2) Apply deep high-pressure in the offensive zone
The Flyers were relentless in the offensive zone, attacking opposing defenders and causing turn-overs as the Penguins attempted to transition the puck up the ice. All four Flyers’ lines were firing on all cylinders and it showed.
3) Using puck possession as a penalty-killing tactic
This strategy may even be considered somewhat progressive in coaching circles. A more traditional tactical approach on the penalty kill involves the forwards taking away space at the points in the defensive zone in either a diamond or square formation, and all players on the ice dumping the puck out of the defensive zone as quickly as possible. In contrast, the Flyers’ appeared to be utilizing the strengths of their players in penalty killing roles.
Kevin Hayes and his ability to use his size and reach to maintain puck possession in all zones were utilized well on the penalty kill.
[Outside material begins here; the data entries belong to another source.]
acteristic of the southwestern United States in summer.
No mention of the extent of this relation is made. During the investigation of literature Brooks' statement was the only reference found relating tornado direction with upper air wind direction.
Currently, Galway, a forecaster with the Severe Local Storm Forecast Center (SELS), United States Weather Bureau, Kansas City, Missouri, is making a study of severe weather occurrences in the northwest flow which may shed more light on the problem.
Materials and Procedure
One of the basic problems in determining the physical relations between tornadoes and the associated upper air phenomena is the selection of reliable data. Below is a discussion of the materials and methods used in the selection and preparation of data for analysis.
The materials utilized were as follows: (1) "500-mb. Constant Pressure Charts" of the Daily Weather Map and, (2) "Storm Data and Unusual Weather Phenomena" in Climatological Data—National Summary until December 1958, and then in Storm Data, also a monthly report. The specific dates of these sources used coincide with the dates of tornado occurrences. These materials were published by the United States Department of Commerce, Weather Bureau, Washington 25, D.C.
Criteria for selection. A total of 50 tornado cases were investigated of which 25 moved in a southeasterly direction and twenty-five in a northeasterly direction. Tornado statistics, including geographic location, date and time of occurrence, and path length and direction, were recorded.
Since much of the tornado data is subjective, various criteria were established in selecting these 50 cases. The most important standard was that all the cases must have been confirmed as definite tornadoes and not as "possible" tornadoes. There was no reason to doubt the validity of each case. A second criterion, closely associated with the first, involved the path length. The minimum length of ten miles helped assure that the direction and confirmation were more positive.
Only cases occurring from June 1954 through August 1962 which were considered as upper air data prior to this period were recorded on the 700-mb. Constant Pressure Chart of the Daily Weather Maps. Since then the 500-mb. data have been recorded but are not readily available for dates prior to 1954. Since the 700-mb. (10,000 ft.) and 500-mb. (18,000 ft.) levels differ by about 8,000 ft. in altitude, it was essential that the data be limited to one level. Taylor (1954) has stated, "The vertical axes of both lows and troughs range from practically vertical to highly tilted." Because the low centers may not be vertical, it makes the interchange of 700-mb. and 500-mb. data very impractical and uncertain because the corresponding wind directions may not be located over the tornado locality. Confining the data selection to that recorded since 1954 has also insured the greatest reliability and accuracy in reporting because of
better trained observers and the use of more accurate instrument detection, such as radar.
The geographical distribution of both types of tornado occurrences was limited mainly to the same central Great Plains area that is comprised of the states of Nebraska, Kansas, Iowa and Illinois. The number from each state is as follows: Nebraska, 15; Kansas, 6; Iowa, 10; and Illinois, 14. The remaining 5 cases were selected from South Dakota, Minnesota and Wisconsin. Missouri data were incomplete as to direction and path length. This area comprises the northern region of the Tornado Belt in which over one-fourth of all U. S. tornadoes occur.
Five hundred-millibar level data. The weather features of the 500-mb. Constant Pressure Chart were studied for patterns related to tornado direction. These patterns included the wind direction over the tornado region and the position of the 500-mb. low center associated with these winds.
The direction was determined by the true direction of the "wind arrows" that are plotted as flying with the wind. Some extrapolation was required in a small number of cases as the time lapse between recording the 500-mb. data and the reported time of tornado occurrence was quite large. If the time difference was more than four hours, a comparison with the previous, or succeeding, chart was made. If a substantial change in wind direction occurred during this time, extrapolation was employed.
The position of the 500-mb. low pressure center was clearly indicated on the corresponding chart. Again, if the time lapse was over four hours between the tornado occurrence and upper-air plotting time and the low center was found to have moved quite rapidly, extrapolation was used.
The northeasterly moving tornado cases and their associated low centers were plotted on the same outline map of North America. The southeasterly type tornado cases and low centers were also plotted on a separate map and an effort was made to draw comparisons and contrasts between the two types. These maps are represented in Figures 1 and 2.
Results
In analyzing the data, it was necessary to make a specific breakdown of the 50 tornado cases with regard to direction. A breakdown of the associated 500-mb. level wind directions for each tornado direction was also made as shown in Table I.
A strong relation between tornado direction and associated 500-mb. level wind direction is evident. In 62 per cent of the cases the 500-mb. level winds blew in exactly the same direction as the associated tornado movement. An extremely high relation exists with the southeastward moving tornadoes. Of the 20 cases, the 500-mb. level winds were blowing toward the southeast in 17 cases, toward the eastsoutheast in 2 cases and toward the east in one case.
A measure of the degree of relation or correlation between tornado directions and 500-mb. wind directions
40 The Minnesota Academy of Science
The Flyers chose to pass the puck around while even creating short-handed opportunities on the penalty kill rather than just dump the puck down the ice. It’s a strategy that worked, as the Pens did not convert on the power play and their shot attempts were vastly limited.
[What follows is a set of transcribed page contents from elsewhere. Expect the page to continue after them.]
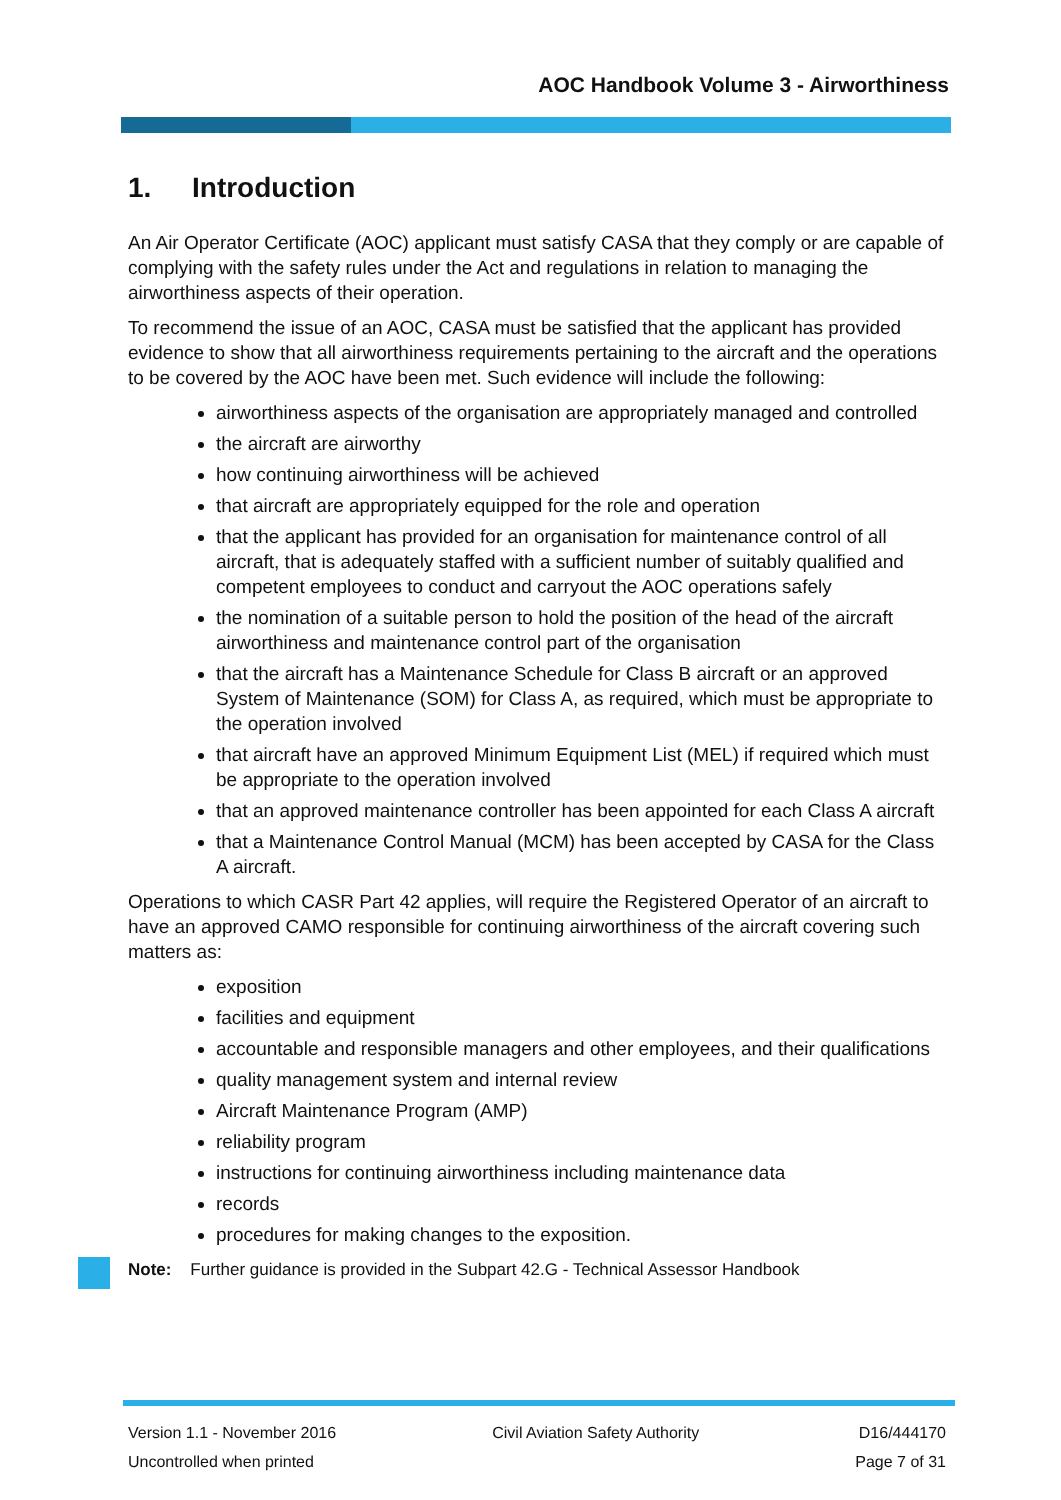AOC Handbook Volume 3 - Airworthiness
1. Introduction
An Air Operator Certificate (AOC) applicant must satisfy CASA that they comply or are capable of complying with the safety rules under the Act and regulations in relation to managing the airworthiness aspects of their operation.
To recommend the issue of an AOC, CASA must be satisfied that the applicant has provided evidence to show that all airworthiness requirements pertaining to the aircraft and the operations to be covered by the AOC have been met. Such evidence will include the following:
airworthiness aspects of the organisation are appropriately managed and controlled
the aircraft are airworthy
how continuing airworthiness will be achieved
that aircraft are appropriately equipped for the role and operation
that the applicant has provided for an organisation for maintenance control of all aircraft, that is adequately staffed with a sufficient number of suitably qualified and competent employees to conduct and carryout the AOC operations safely
the nomination of a suitable person to hold the position of the head of the aircraft airworthiness and maintenance control part of the organisation
that the aircraft has a Maintenance Schedule for Class B aircraft or an approved System of Maintenance (SOM) for Class A, as required, which must be appropriate to the operation involved
that aircraft have an approved Minimum Equipment List (MEL) if required which must be appropriate to the operation involved
that an approved maintenance controller has been appointed for each Class A aircraft
that a Maintenance Control Manual (MCM) has been accepted by CASA for the Class A aircraft.
Operations to which CASR Part 42 applies, will require the Registered Operator of an aircraft to have an approved CAMO responsible for continuing airworthiness of the aircraft covering such matters as:
exposition
facilities and equipment
accountable and responsible managers and other employees, and their qualifications
quality management system and internal review
Aircraft Maintenance Program (AMP)
reliability program
instructions for continuing airworthiness including maintenance data
records
procedures for making changes to the exposition.
Note: Further guidance is provided in the Subpart 42.G - Technical Assessor Handbook
Version 1.1 - November 2016
Uncontrolled when printed
Civil Aviation Safety Authority
D16/444170
Page 7 of 31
4) Push attacking forwards to the outside
Carter Hart is a technically sound goalie and excels when facing down shooters using angles to his advantage. Hart was able to stop 11 of 12 shots in large part due to the quality of shots the Penguins had against him. The Pens defenders and centers in particular helped forced shooters to the outside and took away opportunities. If they are able to do this regularly when the playoffs officially start, the Flyers will be a defensive force to be reckoned with.
1) Kevin Hayes
Hayes had a monster game, dominating offensively and defensively in all three periods and overtime. Hayes did what he does best: utilizing his size, great hands, and reach to create turn-overs and provide offensive opportunities. He was the Flyers’ best player tonight.
2) Sean Couturier
Couts had a stand-out first period and a bit of a quiet second and third. However, for the NHL’s best two-way center, “quiet” isn’t necessarily a negative descriptor. Couturier had some killer passes to set-up his teammates throughout the game and frequently took away time and space from the Penguins top line, forcing turnovers and taking away scoring opportunities. Couturier looked like he was in mid-season form, a rarity considering the 4.5-month layoff.
3) Scott Laughton
Laughton employed the old Datsyukian deke late in three-on-three overtime to score the game-winner. Overall, Laughton had a solid game playing on the second-line, forechecking strongly and setting up his teammates well.
Overall, the Flyers had an excellent first game back after a long hiatus. Fans can hope that the coaching tactics and strategies employed will continue to have a lasting influence on the Flyers’ ability to stifle offenses, create turn-overs, and capitalize on offensive opportunities.